2. Configure Atlas plugin#

Follow the guidance for the Starburst Atlas plugin to create a configuration file that defines the properties of your cluster’s connection to Atlas and Kafka.

After preparing this configuration, do not restart your cluster yet! Wait for step 6 before you restart.

3. Register SEP types#

The atlas-cli command keeps an internal registry of eight Atlas-format types that describe SEP objects. Run the following command to upload these SEP-specific definitions to Atlas.

atlas-cli types create --server https://atlas.example.com:21000 --user=admin --password

See the Atlas CLI reference for this command.

4. Register SEP cluster#

One of the properties you configure for your cluster in step 2 is atlas.cluster.name, where you assign an arbitrary name for your SEP cluster. Use a command like the following to register this cluster name with Atlas.

atlas-cli cluster register --server https://atlas.example.com:21000 \
  --cluster-name fastqueries --user admin --password

The value of the cluster-name parameter here must match the atlas.cluster.name property already configured.

See the Atlas CLI reference for this command.

5. Load catalogs on Atlas#

You must tell Atlas what SEP catalogs and/or schemas and tables you want tracked. This step loads the object names to be tracked. Thereafter, if there are any changes in these objects, the Starburst Atlas plugin running on your SEP cluster detects those changes and notifies Atlas.

“Change” here refers to a change in structure, such as a new column added to a table, or a table deleted from a schema. SEP does not store data, so it is not the job of the Atlas plugin to track changes in table data.

For each catalog on your SEP cluster whose objects you want to track in Atlas, use an atlas-cli command with catalog register command.
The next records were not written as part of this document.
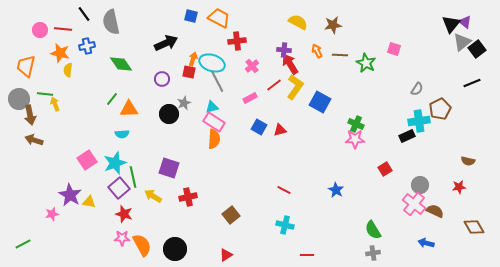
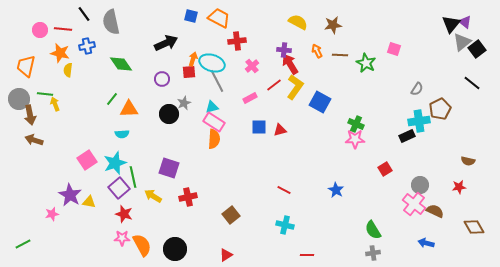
red square at (189, 72): rotated 16 degrees counterclockwise
black line at (472, 83): rotated 60 degrees clockwise
blue square at (259, 127): rotated 28 degrees counterclockwise
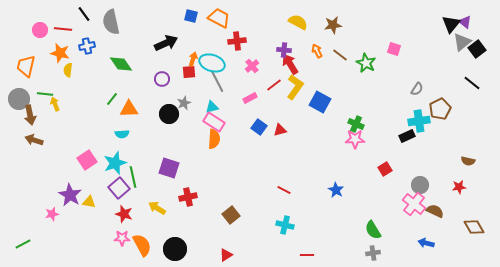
brown line at (340, 55): rotated 35 degrees clockwise
blue square at (259, 127): rotated 35 degrees clockwise
yellow arrow at (153, 196): moved 4 px right, 12 px down
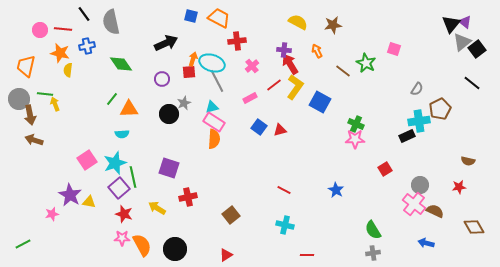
brown line at (340, 55): moved 3 px right, 16 px down
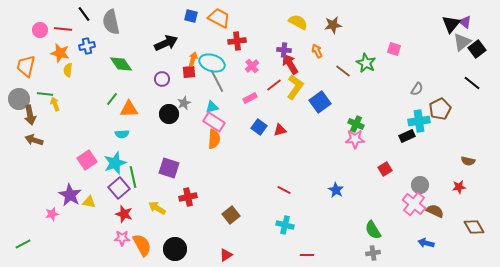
blue square at (320, 102): rotated 25 degrees clockwise
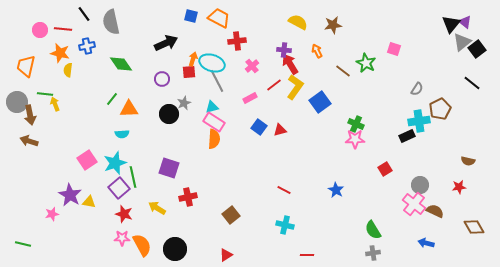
gray circle at (19, 99): moved 2 px left, 3 px down
brown arrow at (34, 140): moved 5 px left, 1 px down
green line at (23, 244): rotated 42 degrees clockwise
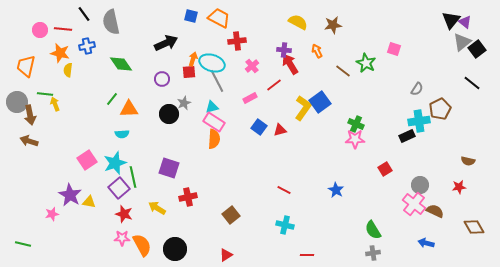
black triangle at (451, 24): moved 4 px up
yellow L-shape at (295, 87): moved 8 px right, 21 px down
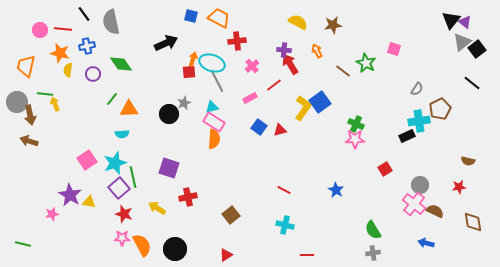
purple circle at (162, 79): moved 69 px left, 5 px up
brown diamond at (474, 227): moved 1 px left, 5 px up; rotated 20 degrees clockwise
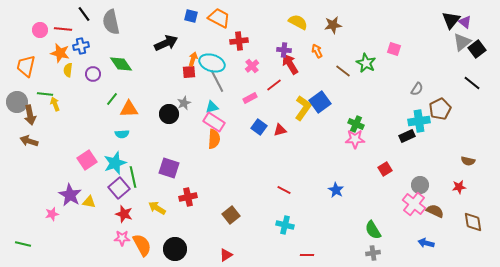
red cross at (237, 41): moved 2 px right
blue cross at (87, 46): moved 6 px left
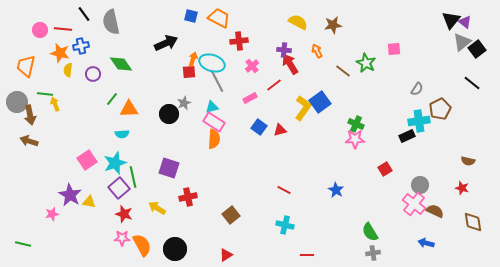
pink square at (394, 49): rotated 24 degrees counterclockwise
red star at (459, 187): moved 3 px right, 1 px down; rotated 24 degrees clockwise
green semicircle at (373, 230): moved 3 px left, 2 px down
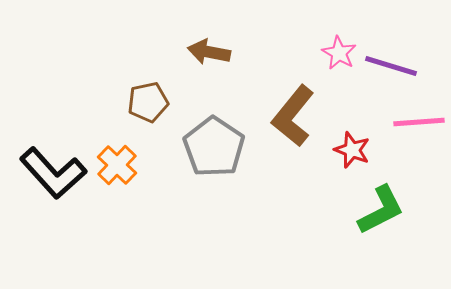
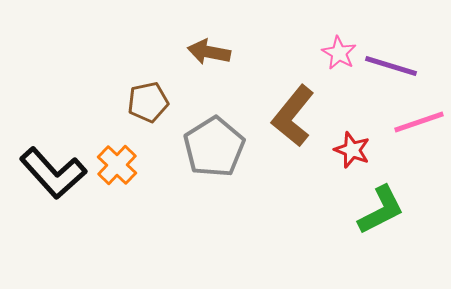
pink line: rotated 15 degrees counterclockwise
gray pentagon: rotated 6 degrees clockwise
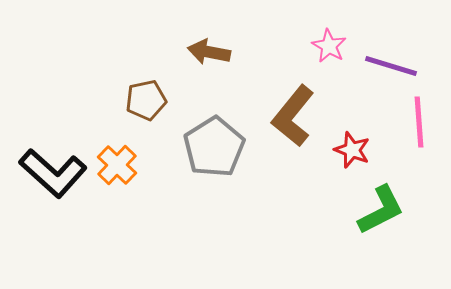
pink star: moved 10 px left, 7 px up
brown pentagon: moved 2 px left, 2 px up
pink line: rotated 75 degrees counterclockwise
black L-shape: rotated 6 degrees counterclockwise
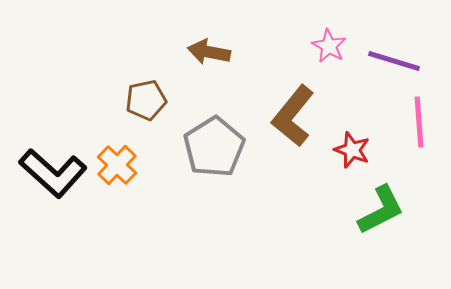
purple line: moved 3 px right, 5 px up
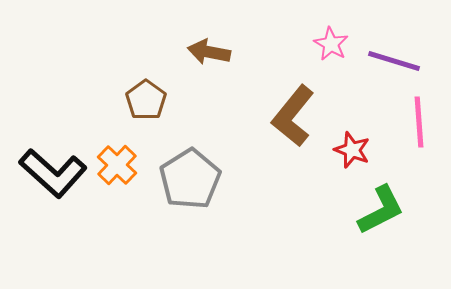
pink star: moved 2 px right, 2 px up
brown pentagon: rotated 24 degrees counterclockwise
gray pentagon: moved 24 px left, 32 px down
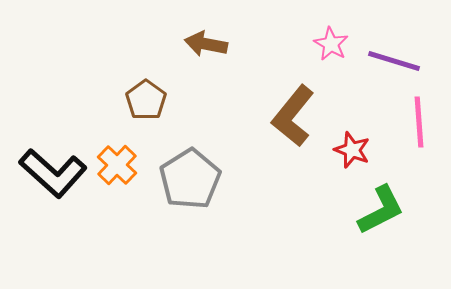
brown arrow: moved 3 px left, 8 px up
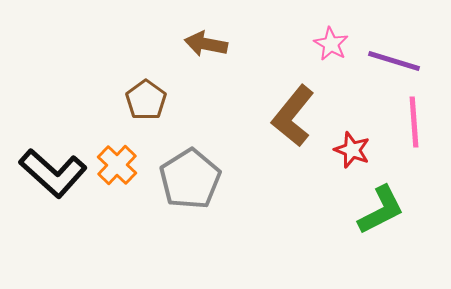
pink line: moved 5 px left
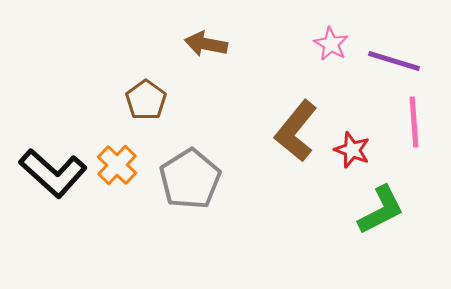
brown L-shape: moved 3 px right, 15 px down
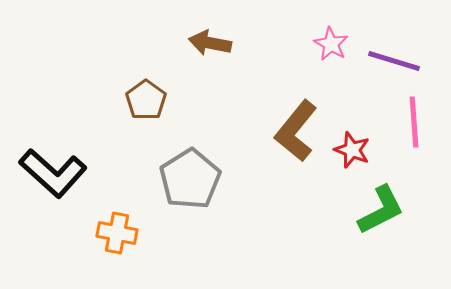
brown arrow: moved 4 px right, 1 px up
orange cross: moved 68 px down; rotated 33 degrees counterclockwise
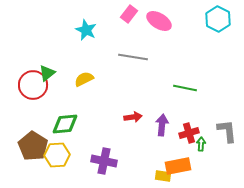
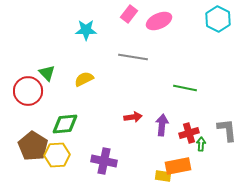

For example:

atlas-cli catalog register --server https://atlas.example.com:21000 \
  --cluster-name fastqueries --user admin --password \
  --starburst-jdbc-url "jdbc:trino://cluster.example.com:8080?user=starburst_service" \
  --catalog tpch --schema tiny --table nation

See the Atlas CLI reference for further options.

6. Restart cluster and test#

When all SEP cluster objects are registered in Atlas, restart your cluster.

Test the Atlas integration by browsing with the Atlas web interface. Create a new table and register that table with Atlas. Then add a column to that table and make sure the change is reflected in Atlas.

Limitations#

SEP’s support for Apache Atlas has the following limitations:

  • Once a cluster or catalog is registered on an Atlas server, it cannot be unregistered.

  • There is no attempt to de-duplicate tables. For example, on a cluster connected to other SEP clusters by means of the Starburst Stargate connector, it is possible for the same table’s structure metadata to be loaded twice, from a local catalog and from a remote catalog.